[Page-level text extractions]

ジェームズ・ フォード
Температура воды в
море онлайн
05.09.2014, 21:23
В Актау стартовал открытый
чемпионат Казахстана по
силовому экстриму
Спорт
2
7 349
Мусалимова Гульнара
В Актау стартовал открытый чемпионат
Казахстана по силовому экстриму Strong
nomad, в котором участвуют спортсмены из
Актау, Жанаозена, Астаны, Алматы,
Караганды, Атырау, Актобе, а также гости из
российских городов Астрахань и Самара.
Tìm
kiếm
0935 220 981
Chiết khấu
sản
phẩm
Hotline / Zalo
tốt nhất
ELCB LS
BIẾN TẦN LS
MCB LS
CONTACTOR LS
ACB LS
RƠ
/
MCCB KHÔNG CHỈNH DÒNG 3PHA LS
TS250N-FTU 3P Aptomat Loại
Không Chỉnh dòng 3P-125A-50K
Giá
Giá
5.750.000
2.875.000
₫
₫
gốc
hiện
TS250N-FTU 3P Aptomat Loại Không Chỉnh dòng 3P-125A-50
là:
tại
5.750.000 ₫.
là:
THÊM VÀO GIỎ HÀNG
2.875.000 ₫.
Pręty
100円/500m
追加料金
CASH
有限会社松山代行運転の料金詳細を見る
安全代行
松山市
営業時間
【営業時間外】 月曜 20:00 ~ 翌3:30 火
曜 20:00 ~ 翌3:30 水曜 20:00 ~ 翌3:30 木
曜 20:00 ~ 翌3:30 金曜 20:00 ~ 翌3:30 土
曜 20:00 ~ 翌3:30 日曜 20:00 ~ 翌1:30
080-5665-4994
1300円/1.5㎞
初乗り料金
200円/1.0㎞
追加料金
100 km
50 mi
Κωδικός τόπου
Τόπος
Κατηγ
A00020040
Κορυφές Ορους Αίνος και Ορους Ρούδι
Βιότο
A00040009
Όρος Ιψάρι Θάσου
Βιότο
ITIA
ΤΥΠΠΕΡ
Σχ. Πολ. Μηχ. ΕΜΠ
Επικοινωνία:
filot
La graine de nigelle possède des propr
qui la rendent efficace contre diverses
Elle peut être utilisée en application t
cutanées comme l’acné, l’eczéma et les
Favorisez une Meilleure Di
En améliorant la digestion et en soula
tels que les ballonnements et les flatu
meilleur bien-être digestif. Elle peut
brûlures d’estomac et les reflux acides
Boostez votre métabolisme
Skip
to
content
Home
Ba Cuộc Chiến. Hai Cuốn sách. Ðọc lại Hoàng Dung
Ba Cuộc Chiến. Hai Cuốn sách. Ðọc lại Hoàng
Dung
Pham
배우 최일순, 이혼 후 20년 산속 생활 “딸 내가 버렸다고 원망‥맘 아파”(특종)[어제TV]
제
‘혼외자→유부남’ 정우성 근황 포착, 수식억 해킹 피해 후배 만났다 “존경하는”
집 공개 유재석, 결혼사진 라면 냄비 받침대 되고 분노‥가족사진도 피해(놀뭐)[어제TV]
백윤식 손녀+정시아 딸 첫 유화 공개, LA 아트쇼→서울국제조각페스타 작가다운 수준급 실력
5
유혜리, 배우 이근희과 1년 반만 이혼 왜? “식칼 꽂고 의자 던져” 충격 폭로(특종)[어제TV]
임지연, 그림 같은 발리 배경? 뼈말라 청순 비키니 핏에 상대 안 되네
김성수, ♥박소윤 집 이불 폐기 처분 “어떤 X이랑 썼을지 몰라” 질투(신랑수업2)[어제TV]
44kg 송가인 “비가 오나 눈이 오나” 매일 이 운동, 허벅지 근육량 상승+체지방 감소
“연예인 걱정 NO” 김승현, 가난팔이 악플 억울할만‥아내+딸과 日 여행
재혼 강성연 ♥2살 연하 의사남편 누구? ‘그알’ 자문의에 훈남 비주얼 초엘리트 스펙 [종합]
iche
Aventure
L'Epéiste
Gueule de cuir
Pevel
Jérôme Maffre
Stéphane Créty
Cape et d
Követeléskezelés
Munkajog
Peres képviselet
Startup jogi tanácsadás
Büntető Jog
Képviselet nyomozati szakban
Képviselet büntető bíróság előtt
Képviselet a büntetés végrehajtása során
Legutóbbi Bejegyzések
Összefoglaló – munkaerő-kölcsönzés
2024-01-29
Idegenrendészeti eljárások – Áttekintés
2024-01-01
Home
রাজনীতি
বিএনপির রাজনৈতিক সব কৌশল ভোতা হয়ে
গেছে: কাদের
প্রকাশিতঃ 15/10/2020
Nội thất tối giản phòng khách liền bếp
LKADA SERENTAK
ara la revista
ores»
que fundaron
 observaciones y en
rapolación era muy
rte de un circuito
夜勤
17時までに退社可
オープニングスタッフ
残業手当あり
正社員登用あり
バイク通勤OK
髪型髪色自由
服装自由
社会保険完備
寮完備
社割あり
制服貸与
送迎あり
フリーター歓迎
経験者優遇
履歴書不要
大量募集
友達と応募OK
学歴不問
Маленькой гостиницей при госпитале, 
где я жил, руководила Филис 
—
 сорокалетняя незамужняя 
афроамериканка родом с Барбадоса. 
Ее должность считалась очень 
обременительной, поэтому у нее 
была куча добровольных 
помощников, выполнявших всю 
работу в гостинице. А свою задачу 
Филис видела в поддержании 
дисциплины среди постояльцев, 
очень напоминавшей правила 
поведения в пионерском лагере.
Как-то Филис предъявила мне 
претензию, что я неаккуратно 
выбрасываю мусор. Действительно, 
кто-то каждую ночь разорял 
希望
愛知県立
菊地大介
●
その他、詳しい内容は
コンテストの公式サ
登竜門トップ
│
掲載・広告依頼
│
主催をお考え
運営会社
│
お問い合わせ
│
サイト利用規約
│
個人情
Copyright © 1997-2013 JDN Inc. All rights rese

| Exercise |
Using the records above, output exactly the lines from the one containing "Ее должность считалась очень" through the last line, and no others.

| Completed task |
Ее должность считалась очень 
обременительной, поэтому у нее 
была куча добровольных 
помощников, выполнявших всю 
работу в гостинице. А свою задачу 
Филис видела в поддержании 
дисциплины среди постояльцев, 
очень напоминавшей правила 
поведения в пионерском лагере.
Как-то Филис предъявила мне 
претензию, что я неаккуратно 
выбрасываю мусор. Действительно, 
кто-то каждую ночь разорял 
希望
愛知県立
菊地大介
●
その他、詳しい内容は
コンテストの公式サ
登竜門トップ
│
掲載・広告依頼
│
主催をお考え
運営会社
│
お問い合わせ
│
サイト利用規約
│
個人情
Copyright © 1997-2013 JDN Inc. All rights rese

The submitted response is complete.